Dropped our subscription too. Just getting to darn expensive. Do miss the local coupons though.


----------



## SeaBreeze (Jan 3, 2015)

We still get the paper delivered, hubby likes to read it with his morning coffee.  Here's our newspaper boy.


----------



## Geezerette (Jan 4, 2015)

Love my iPad but love my newspaper also! Like to see all the printed word spread out instead of itty bitty scrolling sections, love the variety of columnists we have here, and no ads popping up!


----------



## Knightofalbion (Jan 5, 2015)

Newspapers are in a time of great change. Given the Internet and 24 hour television news their previous role in our lives has been lost, seemingly forever. 
There is still money to be made from paid advertising, but that depends on circulation.
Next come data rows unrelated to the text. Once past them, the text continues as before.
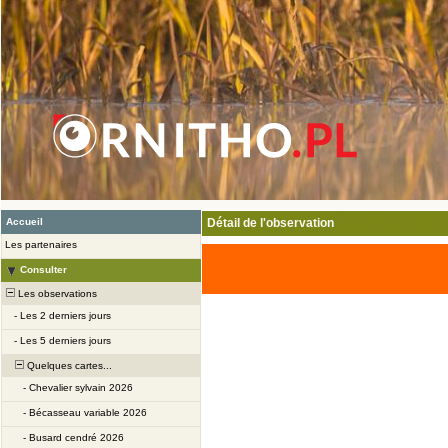
Accueil
Détail de l'observation
Les partenaires
Consulter
Les observations
-
Les 2 derniers jours
-
Les 5 derniers jours
Quelques cartes...
-
Chevalier sylvain 2026
-
Bécasseau variable 2026
-
Busard cendré 2026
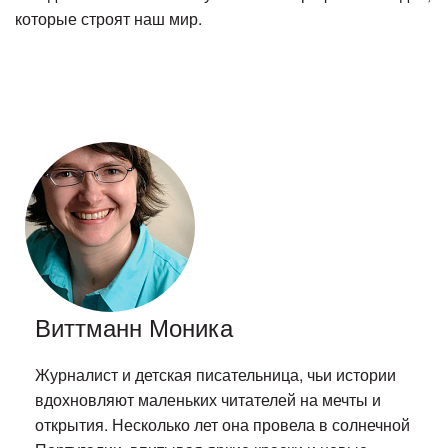
которые строят наш мир.
Виттманн Моника
Журналист и детская писательница, чьи истории
вдохновляют маленьких читателей на мечты и
открытия. Несколько лет она провела в солнечной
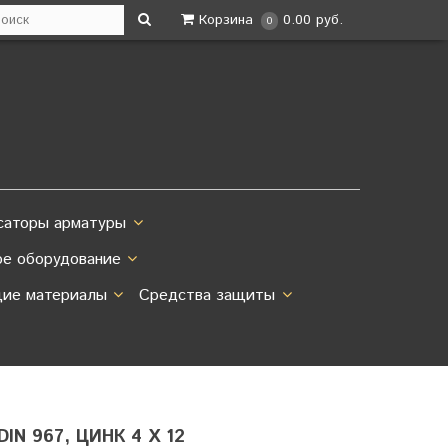
Корзина
0.00 руб.
0
саторы арматуры
ое оборудование
ие материалы
Средства защиты
N 967, ЦИНК 4 Х 12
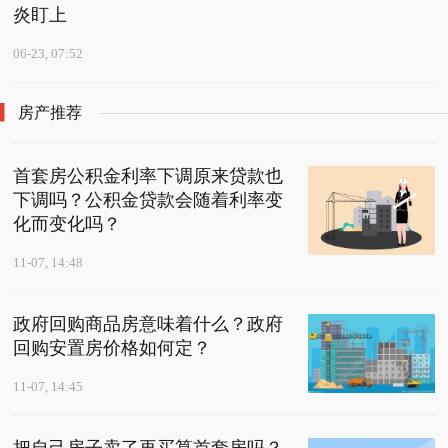
炎盯上
06-23, 07:52
房产推荐
首套房公积金利率下调原来贷款也
下调吗？公积金贷款会随着利率变
化而变化吗？
11-07, 14:48
政府回购商品房意味着什么？政府
回购安置房价格如何定？
11-07, 14:45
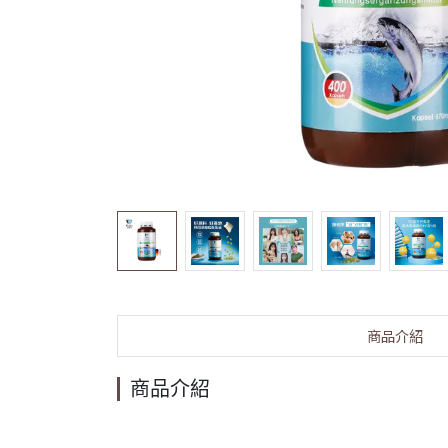
商品介紹
商品介紹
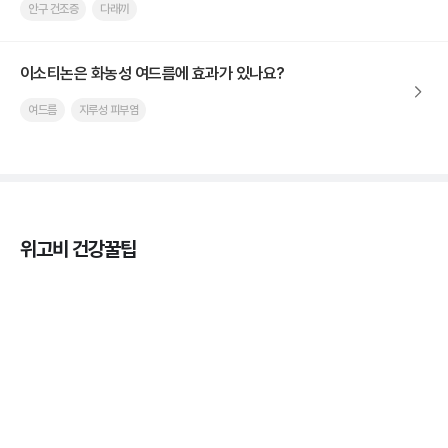
안구 건조증
다래끼
이소티논은 화농성 여드름에 효과가 있나요?
여드름
지루성 피부염
위고비 건강꿀팁
마운자로 온누리상품권으로 결제 가능한가요? — 최
저가 처방 꿀팁
3분 꿀팁 ㆍ #비만 #마운자로
마운자로 온누리상품권으로 결제 가능한가요? — 최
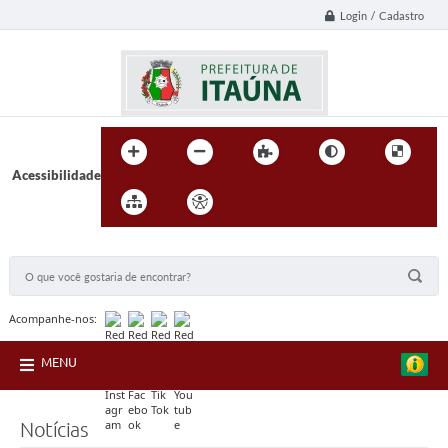
Login / Cadastro
Acessibilidade
BUSCA DO SITE:
Acompanhe-nos:
MENU
Notícias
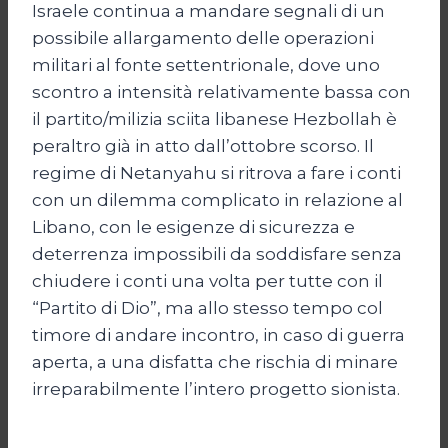
Israele continua a mandare segnali di un
possibile allargamento delle operazioni
militari al fonte settentrionale, dove uno
scontro a intensità relativamente bassa con
il partito/milizia sciita libanese Hezbollah è
peraltro già in atto dall’ottobre scorso. Il
regime di Netanyahu si ritrova a fare i conti
con un dilemma complicato in relazione al
Libano, con le esigenze di sicurezza e
deterrenza impossibili da soddisfare senza
chiudere i conti una volta per tutte con il
“Partito di Dio”, ma allo stesso tempo col
timore di andare incontro, in caso di guerra
aperta, a una disfatta che rischia di minare
irreparabilmente l’intero progetto sionista.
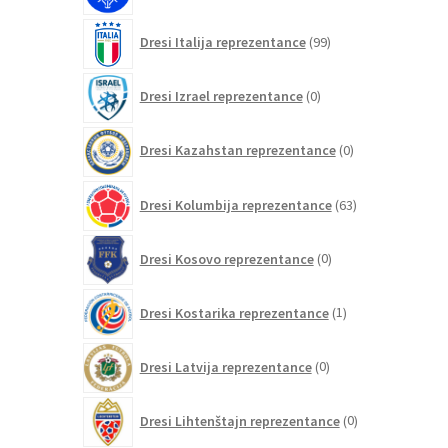
99
Dresi Italija reprezentance
99
izdelkov
0
Dresi Izrael reprezentance
0
izdelkov
0
Dresi Kazahstan reprezentance
0
izdelkov
63
Dresi Kolumbija reprezentance
63
izdelkov
0
Dresi Kosovo reprezentance
0
izdelkov
1
Dresi Kostarika reprezentance
1
izdelek
0
Dresi Latvija reprezentance
0
izdelkov
0
Dresi Lihtenštajn reprezentance
0
izdelkov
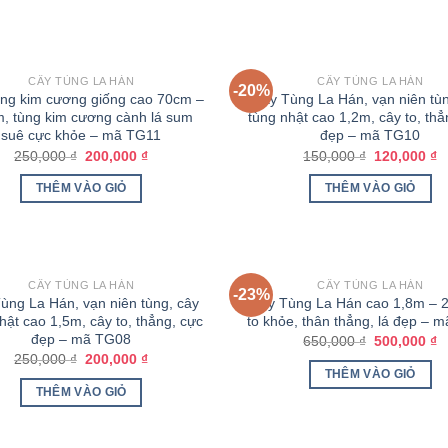
CÂY TÙNG LA HÁN
CÂY TÙNG LA HÁN
-20%
ùng kim cương giống cao 70cm –
Cây Tùng La Hán, vạn niên tùn
, tùng kim cương cành lá sum
tùng nhật cao 1,2m, cây to, thẳ
suê cực khỏe – mã TG11
đẹp – mã TG10
250,000
₫
200,000
₫
150,000
₫
120,000
₫
THÊM VÀO GIỎ
THÊM VÀO GIỎ
CÂY TÙNG LA HÁN
CÂY TÙNG LA HÁN
-23%
ùng La Hán, vạn niên tùng, cây
Cây Tùng La Hán cao 1,8m – 
hật cao 1,5m, cây to, thẳng, cực
to khỏe, thân thẳng, lá đẹp – 
đẹp – mã TG08
650,000
₫
500,000
₫
250,000
₫
200,000
₫
THÊM VÀO GIỎ
THÊM VÀO GIỎ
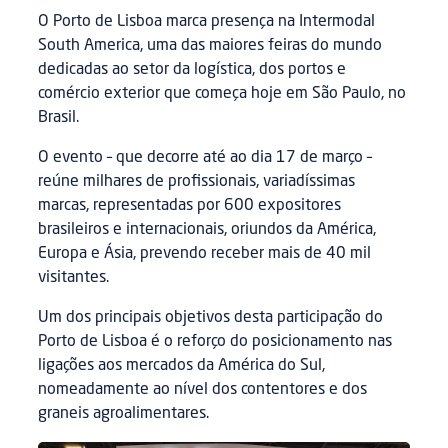
O Porto de Lisboa marca presença na Intermodal
South America, uma das maiores feiras do mundo
dedicadas ao setor da logística, dos portos e
comércio exterior que começa hoje em São Paulo, no
Brasil.
O evento – que decorre até ao dia 17 de março –
reúne milhares de profissionais, variadíssimas
marcas, representadas por 600 expositores
brasileiros e internacionais, oriundos da América,
Europa e Ásia, prevendo receber mais de 40 mil
visitantes.
Um dos principais objetivos desta participação do
Porto de Lisboa é o reforço do posicionamento nas
ligações aos mercados da América do Sul,
nomeadamente ao nível dos contentores e dos
graneis agroalimentares.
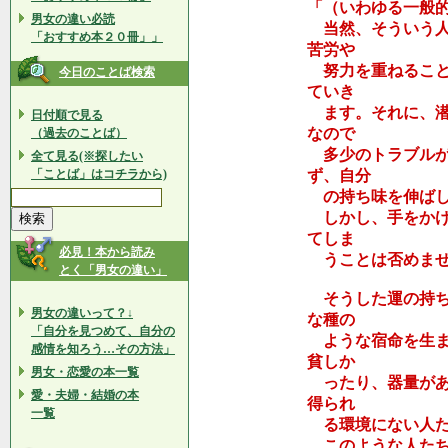
「（いわゆる一般
男女の違い必読
当然、そういう人
「おすすめ本２０冊」」
苦労や
努力を重ねること
今日のことば検索
ていき
ます。それに、潜
日付順で見る
なので
（過去のことば）
多少のトラブルが
全て見る(※探したい
「ことば」はコチラから)
ず、自分
の持ち味を伸ばし
しかし、手をかけ
てしま
必見！本から読み
うことは否めませ
とく「男女の違い」
そうした運の持ち
男女の違いって？↓
な種の
「自分を見つめて、自分の
ような宿命を生ま
感情を知ろう…その方法」
貧しか
男女・恋愛の本一覧
ったり、器量があ
愛・夫婦・結婚の本
得られ
一覧
る環境にない人た
このような人たち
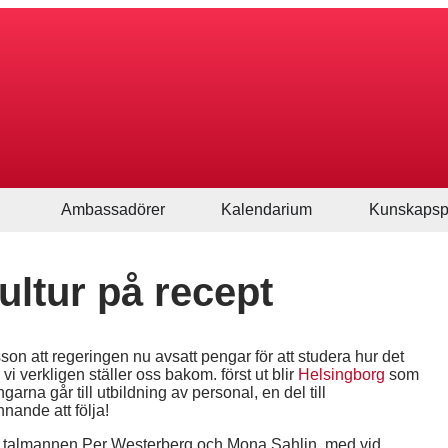
Ambassadörer
Kalendarium
Kunskapsp
kultur på recept
son att regeringen nu avsatt pengar för att studera hur det
i verkligen ställer oss bakom. först ut blir
Helsingborg
som
ngarna går till utbildning av personal, en del till
nnande att följa!
an talmannen Per Westerberg och Mona Sahlin, med vid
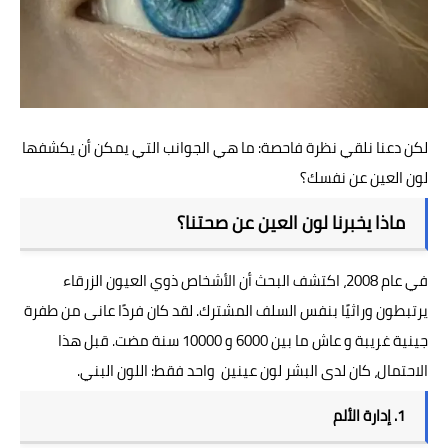
لكن دعنا نلقي نظرة فاحصة: ما هي الجوانب التي يمكن أن يكشفها
لون العين عن نفسك؟
ماذا يخبرنا لون العين عن صحتنا؟
في عام 2008، اكتشف البحث أن الأشخاص ذوي العيون الزرقاء
يرتبطون وراثيًا بنفس السلف المشترك. لقد كان فردًا عانى من طفرة
جينية غريبة و عاش ما بين 6000 و 10000 سنة مضت. قبل هذا
الاحتمال، كان لدى البشر لون عينين واحد فقط: اللون البني.
1. إدارة الألم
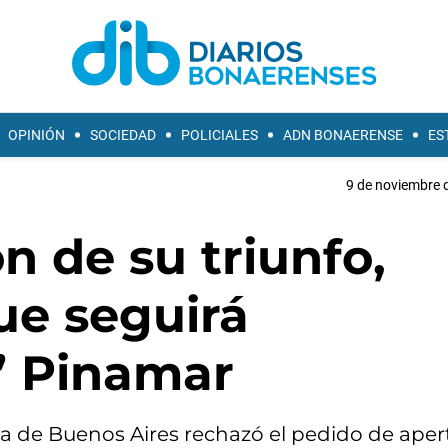
OPINIÓN
SOCIEDAD
POLICIALES
ADN BONAERENSE
ES
9 de noviembre d
ón de su triunfo,
ue seguirá
” Pinamar
cia de Buenos Aires rechazó el pedido de aper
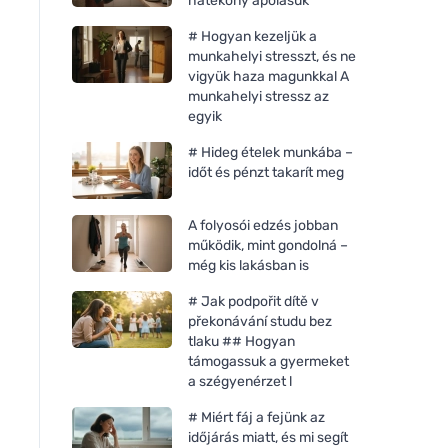
hatékony ápolásuk
# Hogyan kezeljük a
munkahelyi stresszt, és ne
vigyük haza magunkkal A
munkahelyi stressz az
egyik
# Hideg ételek munkába –
időt és pénzt takarít meg
A folyosói edzés jobban
működik, mint gondolná –
még kis lakásban is
# Jak podpořit dítě v
překonávání studu bez
tlaku ## Hogyan
támogassuk a gyermeket
a szégyenérzet l
# Miért fáj a fejünk az
időjárás miatt, és mi segít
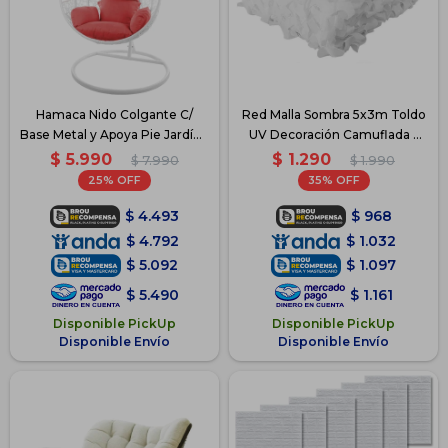
Hamaca Nido Colgante C/
Red Malla Sombra 5x3m Toldo
Base Metal y Apoya Pie Jardín -
UV Decoración Camuflada -
Blanco
Blanco
$
5.990
$
1.290
$
7.990
$
1.990
25
35
$
4.493
$
968
$
4.792
$
1.032
$
5.092
$
1.097
$
5.490
$
1.161
Disponible PickUp
Disponible PickUp
Disponible Envío
Disponible Envío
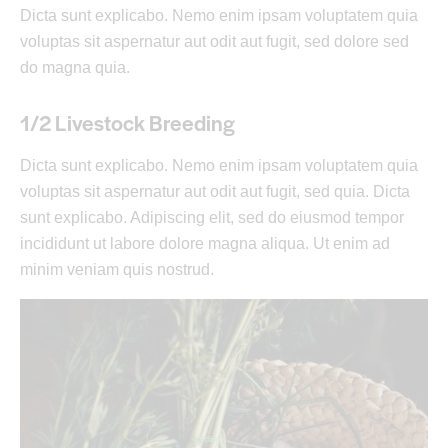
Dicta sunt explicabo. Nemo enim ipsam voluptatem quia
voluptas sit aspernatur aut odit aut fugit, sed dolore sed
do magna quia.
1/2 Livestock Breeding
Dicta sunt explicabo. Nemo enim ipsam voluptatem quia
voluptas sit aspernatur aut odit aut fugit, sed quia. Dicta
sunt explicabo. Adipiscing elit, sed do eiusmod tempor
incididunt ut labore dolore magna aliqua. Ut enim ad
minim veniam quis nostrud.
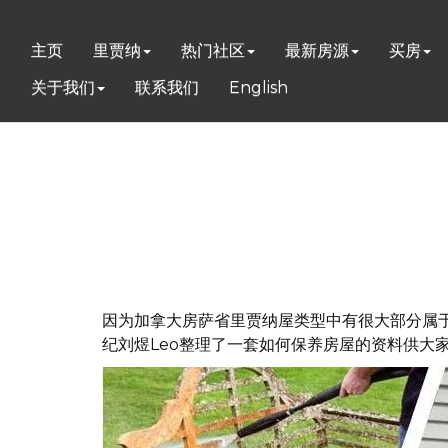
主页
里贾纳
热门社区
最新房源
买房
关于我们
联系我们
English
因为加拿大房萨省里贾纳屋类型中有很大部分属于独
纪刘煜Leo整理了一套如何保养房屋的资料供大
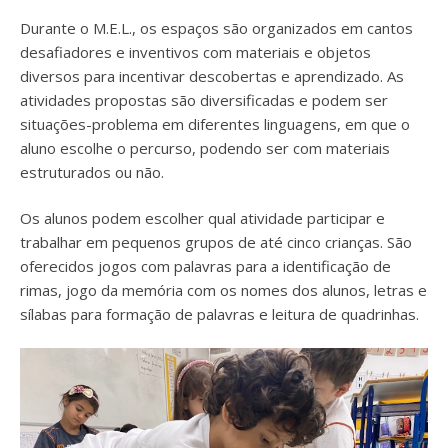
Durante o M.E.L., os espaços são organizados em cantos
desafiadores e inventivos com materiais e objetos
diversos para incentivar descobertas e aprendizado. As
atividades propostas são diversificadas e podem ser
situações-problema em diferentes linguagens, em que o
aluno escolhe o percurso, podendo ser com materiais
estruturados ou não.
Os alunos podem escolher qual atividade participar e
trabalhar em pequenos grupos de até cinco crianças. São
oferecidos jogos com palavras para a identificação de
rimas, jogo da memória com os nomes dos alunos, letras e
sílabas para formação de palavras e leitura de quadrinhas.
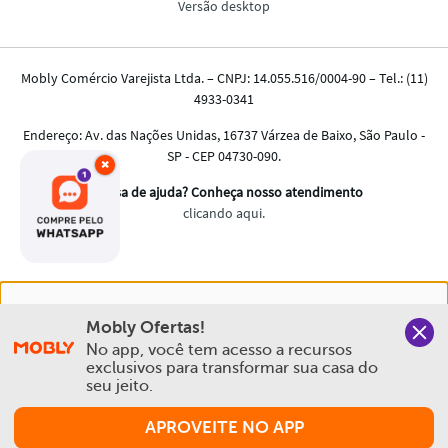
×
Nós salvamos o seu histórico de uso pra oferecer a melhor
Mobly Ofertas!
experiência na Mobly. Quando você navega no nosso site,
No app, você tem acesso a recursos 
aceita esta condição
exclusivos para transformar sua casa do 
seu jeito.
Política de Privacidade e Cookies
APROVEITE NO APP
Aceitar e Fechar
Comprar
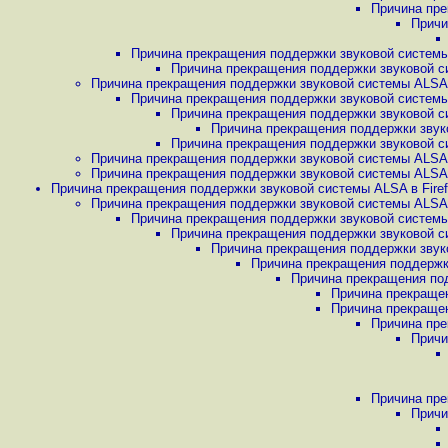
Причина пре
Причи
Причина прекращения поддержки звуковой системы A
Причина прекращения поддержки звуковой си
Причина прекращения поддержки звуковой системы ALSA в 
Причина прекращения поддержки звуковой системы A
Причина прекращения поддержки звуковой си
Причина прекращения поддержки звуко
Причина прекращения поддержки звуковой си
Причина прекращения поддержки звуковой системы ALSA в 
Причина прекращения поддержки звуковой системы ALSA в 
Причина прекращения поддержки звуковой системы ALSA в Firefo
Причина прекращения поддержки звуковой системы ALSA в 
Причина прекращения поддержки звуковой системы A
Причина прекращения поддержки звуковой си
Причина прекращения поддержки звуко
Причина прекращения поддержки
Причина прекращения под
Причина прекращен
Причина прекращен
Причина пре
Причи
Причина пре
Причи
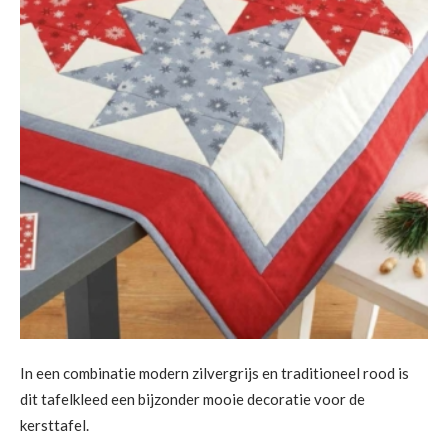
In een combinatie modern zilvergrijs en traditioneel rood is
dit tafelkleed een bijzonder mooie decoratie voor de
kersttafel.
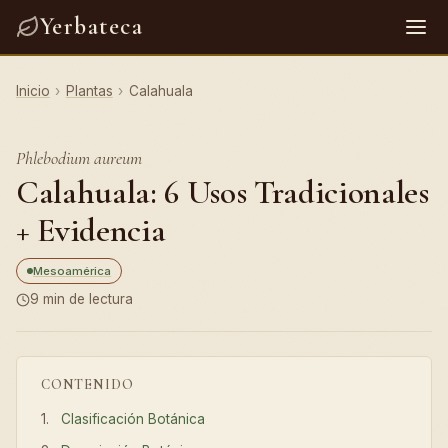
Yerbateca
Inicio
›
Plantas
›
Calahuala
Phlebodium aureum
Calahuala: 6 Usos Tradicionales
+ Evidencia
Mesoamérica
9 min de lectura
CONTENIDO
Clasificación Botánica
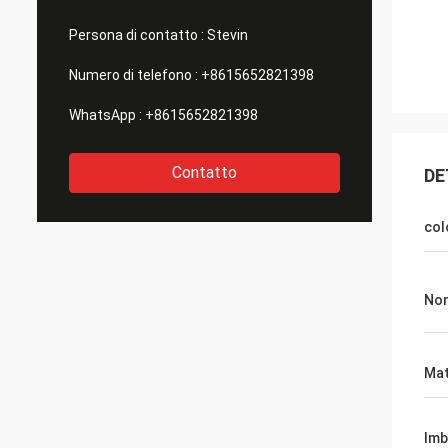
Persona di contatto :
Stevin
Numero di telefono :
+8615652821398
WhatsApp :
+8615652821398
Contatto
DE
col
Nom
Mat
Imb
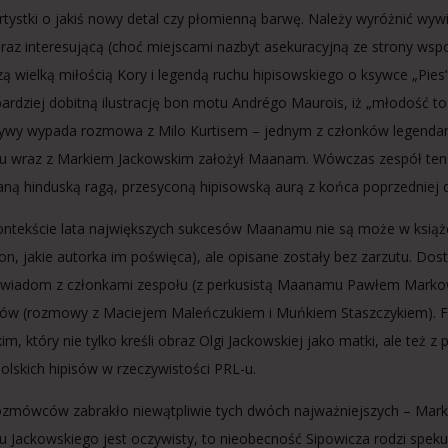
artystki o jakiś nowy detal czy płomienną barwę. Należy wyróżnić w
oraz interesującą (choć miejscami nazbyt asekuracyjną ze strony 
zą wielką miłością Kory i legendą ruchu hipisowskiego o ksywce „Pies
ardziej dobitną ilustrację bon motu Andrégo Maurois, iż „młodość to r
ywy wypada rozmowa z Milo Kurtisem – jednym z członków legendarne
u wraz z Markiem Jackowskim założył Maanam. Wówczas zespół ten gr
aną hinduską ragą, przesyconą hipisowską aurą z końca poprzedniej 
ntekście lata największych sukcesów Maanamu nie są może w książ
tron, jakie autorka im poświęca), ale opisane zostały bez zarzutu. Do
ywiadom z członkami zespołu (z perkusistą Maanamu Pawłem Markows
w (rozmowy z Maciejem Maleńczukiem i Muńkiem Staszczykiem). Fa
im, który nie tylko kreśli obraz Olgi Jackowskiej jako matki, ale też 
polskich hipisów w rzeczywistości PRL-u.
zmówców zabrakło niewątpliwie tych dwóch najważniejszych – Marka 
u Jackowskiego jest oczywisty, to nieobecność Sipowicza rodzi spekula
We have free local newspapers, in my opinion it's just a matter of time before we get a free national newspaper and once one goes down that route ...


----------



## ClassicRockr (Jan 5, 2015)

Reading a newspaper today is like seeing someone pay for their groceries, or other merchandise, with a check or cash. Like it or not, We are now in the iPad, iPhone/Smartphone and credit card/debit card Generation! 

Only time we buy a newspaper anymore is on Thanksgiving morning (early) so we can see the merchandise ads better, for that night and Black Friday.


----------